**TASK LIST**
#1 In the torrenting essay below, rewrite the paragraph that begins "The internet is a glorious place" as a short bulleted list that keeps its main facts.
#2 Answer these questions from the torrenting essay below:
(a) What does the essay say it seeks to understand?
(b) Which website is named alongside the better pages of Wikipedia?
(c) Which city has three different libraries?
#3 Decide whether each statement agrees with the torrenting essay below. Answer yes or no and quote the deciding words.
(a) The writer has run into legal trouble from using peer-to-peer networks.
(b) A book the writer ordered came from Ontario.
(c) Kelowna has only one library.

──────── QUOTED PASSAGE

May 2, 2014

Confessions of a Canadian Torrent-User by Isaac Snow






"The Pirate Bay Universal access to human knowledge is in our grasp, for the first time in the history of the world. This is not a bad thing."

In Canada we have little to fear about torrenting. In years of using peer-to-peer networks, I have had no issues with any legal matters, and I have yet to hear any personal accounts of personal issues concerning the legality of sharing copyrighted material. This essay seeks to understand the moral issues concerning digital piracy.

The internet is a glorious place for sharing knowledge and accessing knowledge. Websites like the Stanford Encyclopedia of Philosophy and even the better pages of Wikipedia allow people access to a wide range of topics that is only matched in good libraries. But purchasing a computer and getting an internet connection, or even simply having a shared computer, can be much more economically reasonable than building a library for people to go to. The City of Kelowna has three different libraries, including a huge one downtown. It even offers intra-library loans, where I can request to borrow a book from another library and the library will get it shipped to my location. I once ordered a book from Ontario... they shipped a book to me from over 3500 km away. Torrenting is like living right beside amazing library, like having a friend with an enormous record collection, like attending a school with advanced computer software.

────────────────
──────── GIVEN MATERIAL

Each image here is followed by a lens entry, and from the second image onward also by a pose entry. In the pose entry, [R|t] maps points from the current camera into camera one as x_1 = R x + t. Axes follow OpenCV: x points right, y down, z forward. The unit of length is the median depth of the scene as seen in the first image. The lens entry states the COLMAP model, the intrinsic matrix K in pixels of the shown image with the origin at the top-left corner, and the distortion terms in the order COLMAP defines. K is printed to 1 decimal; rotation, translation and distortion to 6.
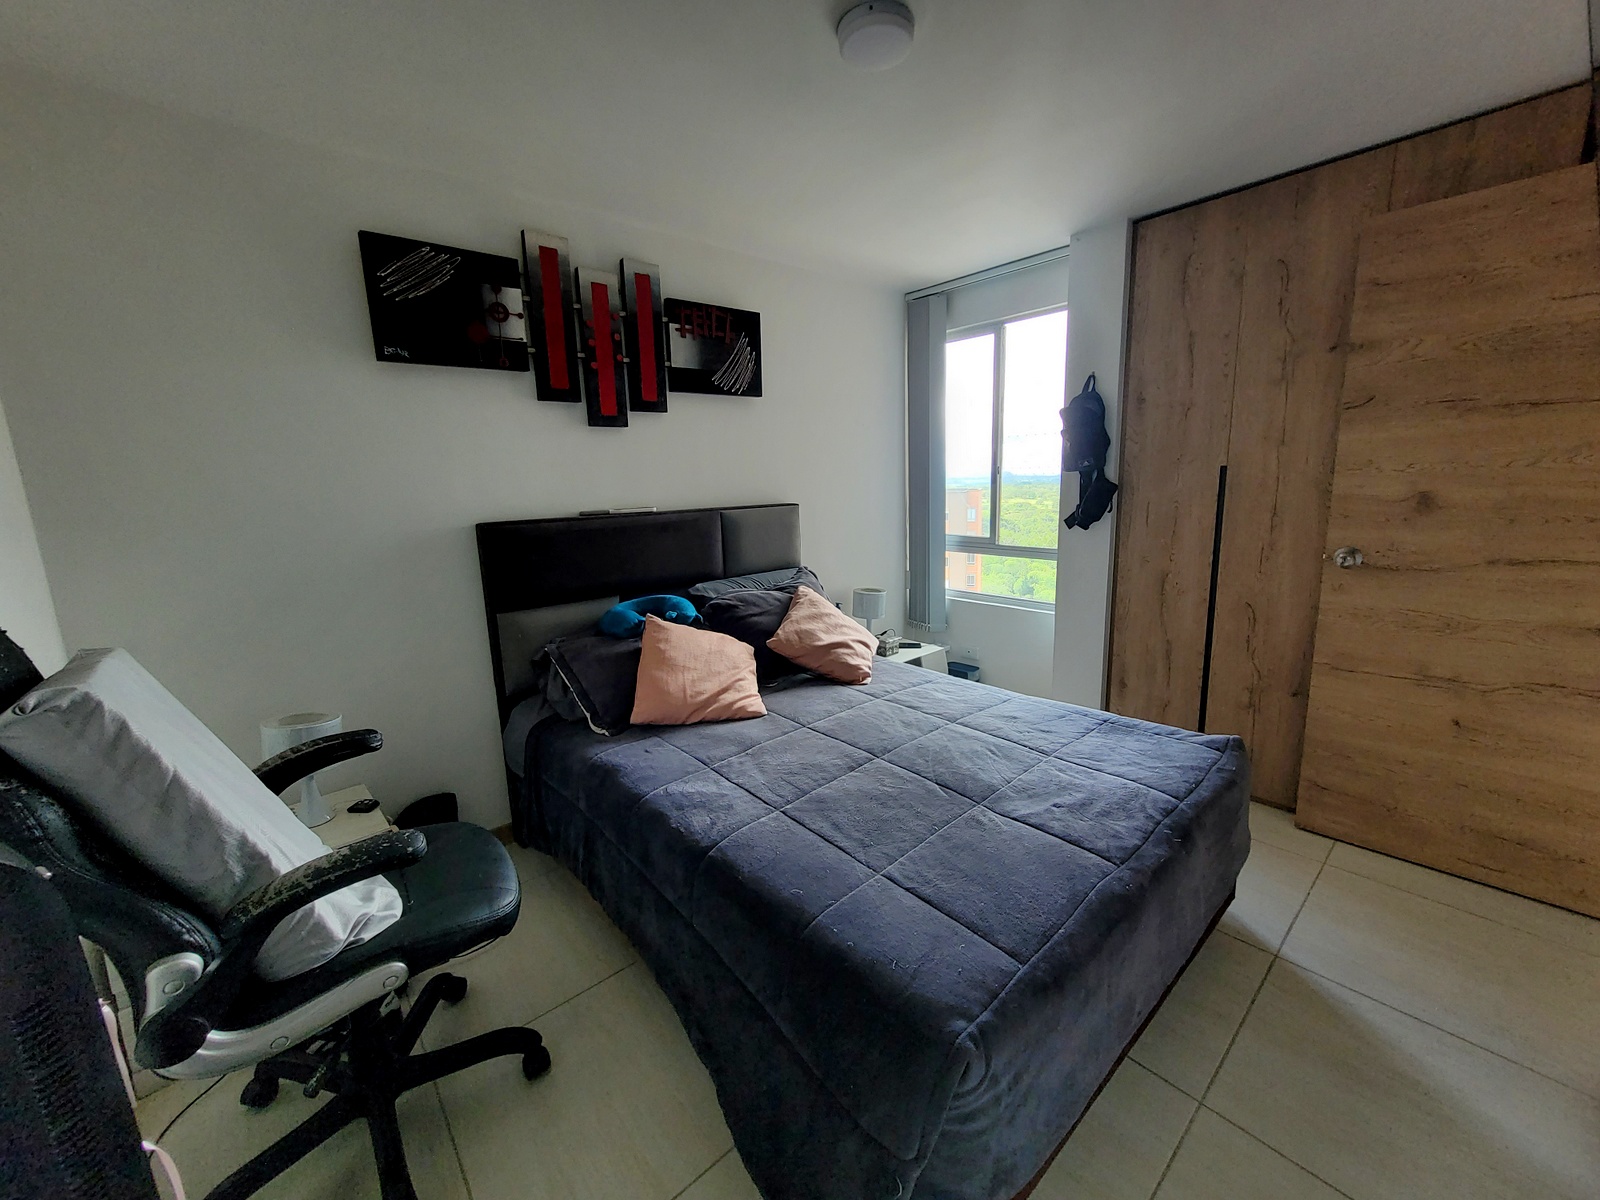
lens RADIAL K [[628.4, 0, 806.4], [0, 628.4, 592.4], [0, 0, 1]] dist [-0.001584, 0.000217]
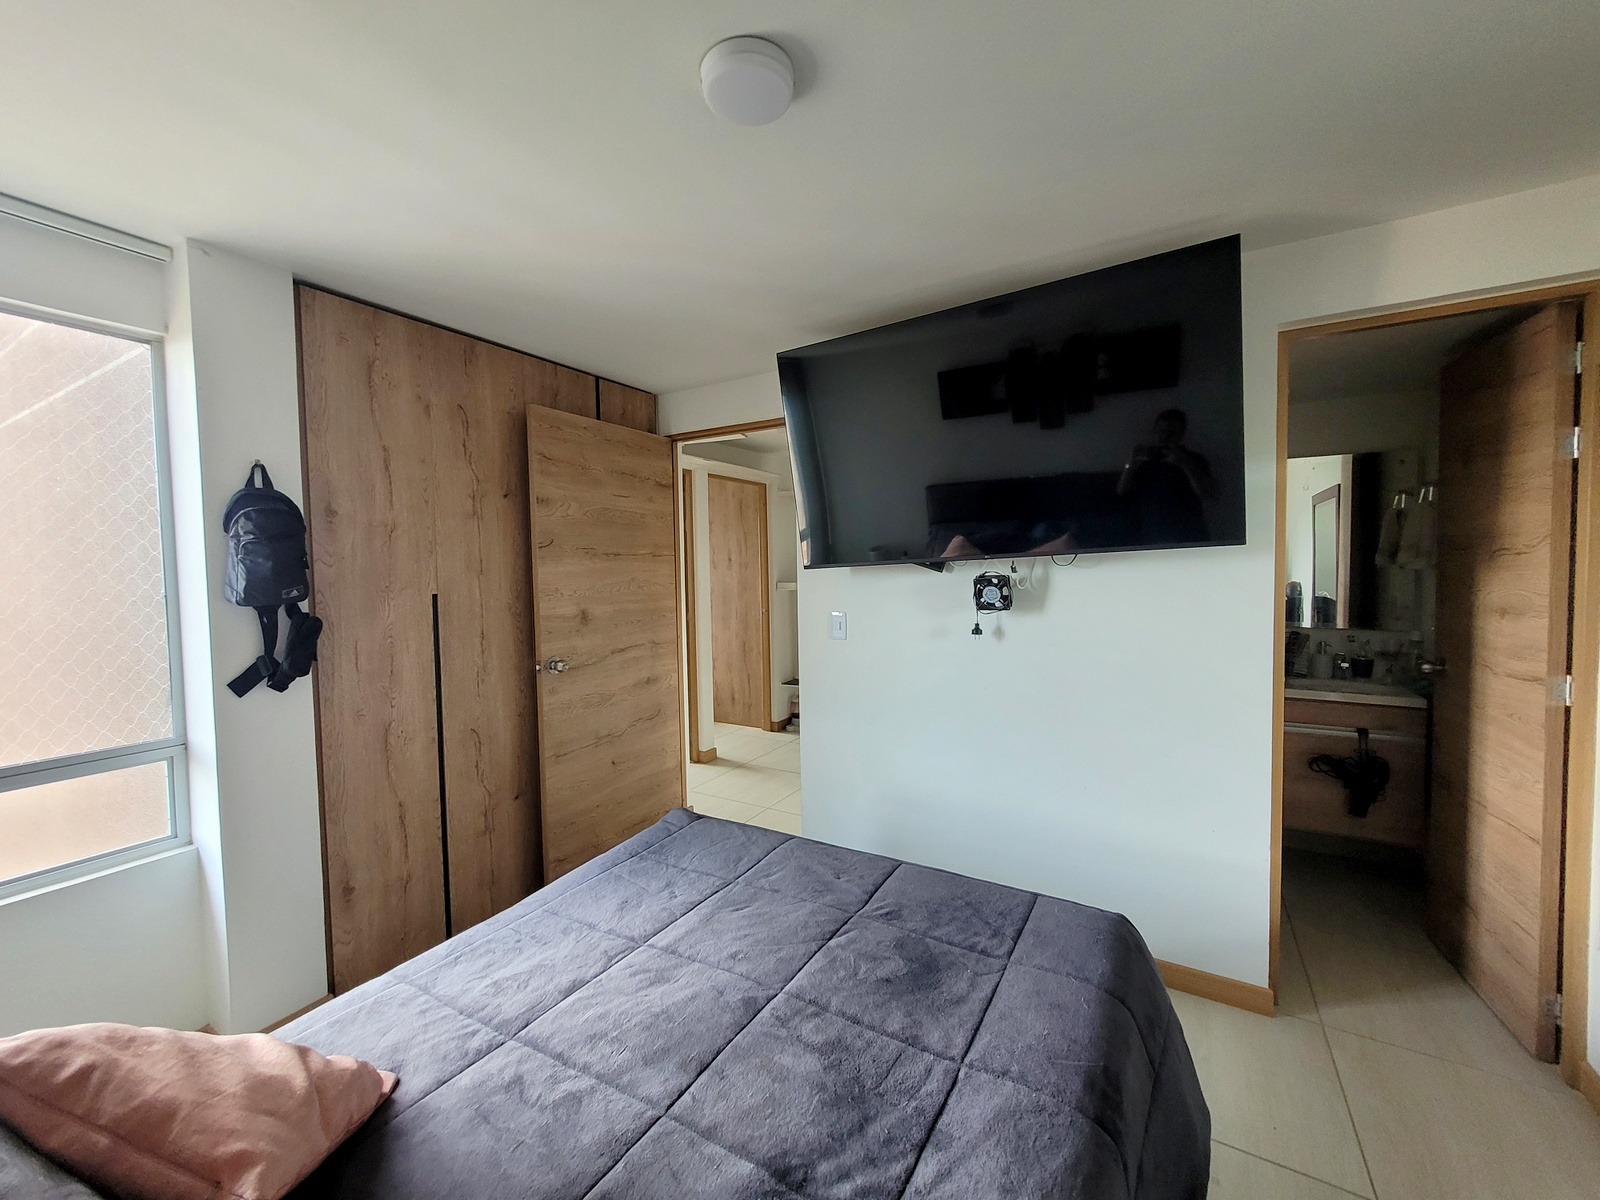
lens RADIAL K [[625.9, 0, 800.2], [0, 625.9, 589.4], [0, 0, 1]] dist [0.002913, 0.000131]
pose [[-0.308973, 0.000683, 0.951071, -0.414225], [0.199059, 0.977898, 0.063966, -0.163897], [-0.930006, 0.209083, -0.302280, 0.793522]]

────────────────

**ANSWERS BY ITEM NUMBER**
#1
- The internet is a great place for sharing and accessing knowledge.
- Sites such as the Stanford Encyclopedia of Philosophy and the better Wikipedia pages offer a range of topics matched only in good libraries.
- A computer and an internet connection, or even a shared computer, can cost far less than building a library.
- Kelowna has three libraries, including a huge one downtown, and offers intra-library loans that ship books to the borrower's location.
- The writer once received a book shipped from Ontario, over 3500 km away.
- Torrenting is compared to living beside an amazing library, having a friend with an enormous record collection, or attending a school with advanced computer software.

#2
(a) The moral issues concerning digital piracy.
(b) The Stanford Encyclopedia of Philosophy.
(c) The City of Kelowna.

#3
(a) No: "I have had no issues with any legal matters"
(b) Yes: "I once ordered a book from Ontario... they shipped a book to me from over 3500 km away."
(c) No: "The City of Kelowna has three different libraries, including a huge one downtown."